The House passed a major GOP elections overhaul Wednesday after intense pressure from President Donald Trump, tech mogul Elon Musk and hard-right influencers. But the legislation still has no clear path forward in the Senate, where Republicans privately acknowledge there is enough GOP support to skirt a Democratic filibuster as Trump is demanding.
The SAVE America Act, an updated version of a bill tightening voter registration standards that the House passed last year, was approved on a 218-213 vote. One Democrat, Rep. Henry Cuellar of Texas, voted for it — down from the four who backed the earlier effort.
Conservative hard-liners wanted the bill attached to a massive government funding package this month, threatening to extend a four-day partial government shutdown until Trump intervened and ordered House Republicans to pass the bill without it.
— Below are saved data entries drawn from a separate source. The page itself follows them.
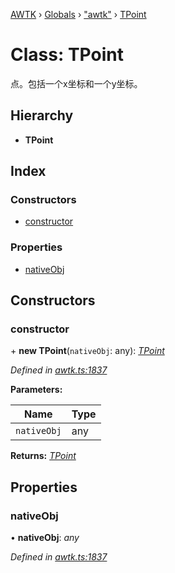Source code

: [AWTK](../README.md) › [Globals](../globals.md) › ["awtk"](../modules/_awtk_.md) › [TPoint](_awtk_.tpoint.md)

# Class: TPoint

点。包括一个x坐标和一个y坐标。

## Hierarchy

* **TPoint**

## Index

### Constructors

* [constructor](_awtk_.tpoint.md#constructor)

### Properties

* [nativeObj](_awtk_.tpoint.md#nativeobj)

## Constructors

###  constructor

\+ **new TPoint**(`nativeObj`: any): *[TPoint](_awtk_.tpoint.md)*

*Defined in [awtk.ts:1837](https://github.com/zlgopen/awtk-binding/blob/066f953/tools/code_gen/js/output/awtk.ts#L1837)*

**Parameters:**

Name | Type |
------ | ------ |
`nativeObj` | any |

**Returns:** *[TPoint](_awtk_.tpoint.md)*

## Properties

###  nativeObj

• **nativeObj**: *any*

*Defined in [awtk.ts:1837](https://github.com/zlgopen/awtk-binding/blob/066f953/tools/code_gen/js/output/awtk.ts#L1837)*
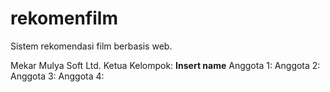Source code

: # rekomenfilm
Sistem rekomendasi film berbasis web.

Mekar Mulya Soft Ltd.
Ketua Kelompok: **Insert name**
Anggota 1:
Anggota 2:
Anggota 3:
Anggota 4:
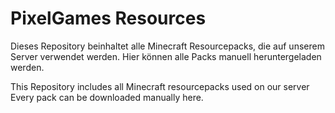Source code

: # PixelGames Resources

Dieses Repository beinhaltet alle Minecraft Resourcepacks, die auf unserem Server verwendet werden.
Hier können alle Packs manuell heruntergeladen werden.

This Repository includes all Minecraft resourcepacks used on our server
Every pack can be downloaded manually here.
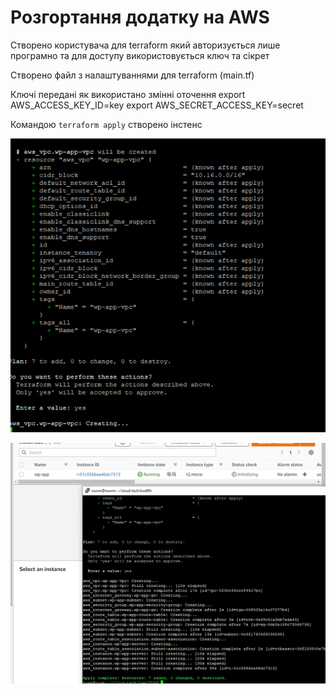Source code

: # Розгортання додатку на AWS

Створено користувача для terraform який авторизується лише програмно та для доступу використовується ключ та сікрет

Створено файл з налаштуваннями для terraform (main.tf)

Ключі передані як використано змінні оточення
export AWS_ACCESS_KEY_ID=key
export AWS_SECRET_ACCESS_KEY=secret

Командою `terraform apply` створено інстенс

![apply.png](apply.png)

![ec2.png](ec2.png)
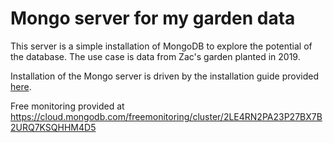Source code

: # Mongo server for my garden data

This server is a simple installation of MongoDB to explore the
potential of the database.  The use case is data from Zac's garden
planted in 2019.

Installation of the Mongo server is driven by the installation guide
provided [here](https://docs.mongodb.com/manual/tutorial/install-mongodb-on-ubuntu/).

Free monitoring provided at https://cloud.mongodb.com/freemonitoring/cluster/2LE4RN2PA23P27BX7B2URQ7KSQHHM4D5



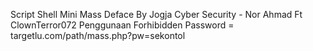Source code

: Script Shell Mini Mass Deface By Jogja Cyber Security - Nor Ahmad Ft ClownTerror072 
Penggunaan Forhibidden Password = targetlu.com/path/mass.php?pw=sekontol  
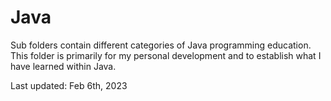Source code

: # Java

Sub folders contain different categories of Java programming education. 
This folder is primarily for my personal development and to establish what I have learned within Java.

Last updated: Feb 6th, 2023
The legislation would trigger major changes to how Americans vote, including requiring voters to present proof of citizenship to register, eliminating mail-only registrations, and requiring photo ID in every state for the first time. It would also require states to take new steps to remove noncitizens from existing voter rolls.
The GOP’s hope is that the focus on election integrity and Trump’s false claims that the 2020 election was “rigged” will help drive turnout among MAGA voters when Trump isn’t on the ballot this November, according to three people granted anonymity to discuss internal strategy. The vote is also meant to satisfy the president’s demands for a voting crackdown as he mulls bigger overhauls many Republicans oppose, like “federalizing” America’s election system and ending mail voting.
But the House vote hands a hot potato to Senate Majority Leader John Thune, who has ruled out changing Senate rules to weaken the 60-voter supermajority threshold to pass the bill and has reacted coolly to suggestions a “talking filibuster” approach could work instead.
House GOP leaders deployed a procedural feint, using a Senate-passed shell bill to try to fast-track consideration in the other chamber — part of the Trump-backed push to try to force a reckoning on the filibuster.
Sen. Lisa Murkowski (R-Alaska) poured cold water on House Republicans’ celebratory mood this week.
Even before the House vote Wednesday, Murkowski announced she would oppose it — lambasting the bill as “federal overreach.” Her move sparked an onslaught of recriminations from House Republicans, who are still pushing Thune and Speaker Mike Johnson to find a way to send the bill to Trump’s desk.